The world's largest internet search company has acquired Boston Dynamics, a privately held company best known for building robots that look as if they belong in a science-fiction movie and which are often co-developed or funded by the US military.
The acquisition is the latest by Google's secretive robotics division, led by Andy Rubin, former boss of the company's Android mobile operating system. Google's robotics division has acquired more than six other robotics companies.
Google declined to comment on the deal while Boston Dynamics did not return requests for comment. A person familiar with the matter confirmed the deal, which was first reported by the New York Times on Saturday, and said Google would honour Boston Dynamics's military contracts.
The financial terms of the deal could not be established.

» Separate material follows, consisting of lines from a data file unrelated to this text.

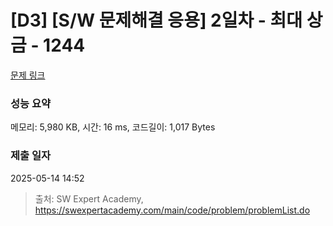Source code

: # [D3] [S/W 문제해결 응용] 2일차 - 최대 상금 - 1244 

[문제 링크](https://swexpertacademy.com/main/code/problem/problemDetail.do?contestProbId=AV15Khn6AN0CFAYD) 

### 성능 요약

메모리: 5,980 KB, 시간: 16 ms, 코드길이: 1,017 Bytes

### 제출 일자

2025-05-14 14:52



> 출처: SW Expert Academy, https://swexpertacademy.com/main/code/problem/problemList.do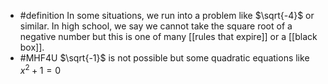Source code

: - #definition In some situations, we run into a problem like $\sqrt{-4}$ or similar. In high school, we say we cannot take the square root of a negative number but this is one of many [[rules that expire]] or a [[black box]].
- #MHF4U $\sqrt{-1}$ is not possible but some quadratic equations like $x^2+1=0$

Based in Waltham, Massachusetts, Boston Dynamics was founded in 1992 as a spinoff from the Massachusetts Institute of Technology. The company works with the US army, navy, marine corps and the defense department's advanced research projects agency (Darpa), according to its website.
The company's website lists a catalogue of nine different robots, including a Darpa-funded machine capable of scaling vertical walls using "micro-claws", and a small four-wheeled vehicle that can jump nine metres (30ft) into the air and which is being developed with the US army's Rapid Equipping Force.
The four-legged Cheetah robot, which can surpass speeds of 29 miles (46km) an hour, according to the website, is billed as the "fastest legged robot in the world".
Google has been tight-lipped about what it plans to do with the robots. Media reports earlier this month suggested the company's efforts were focused on developing robotics technology to be used in factories.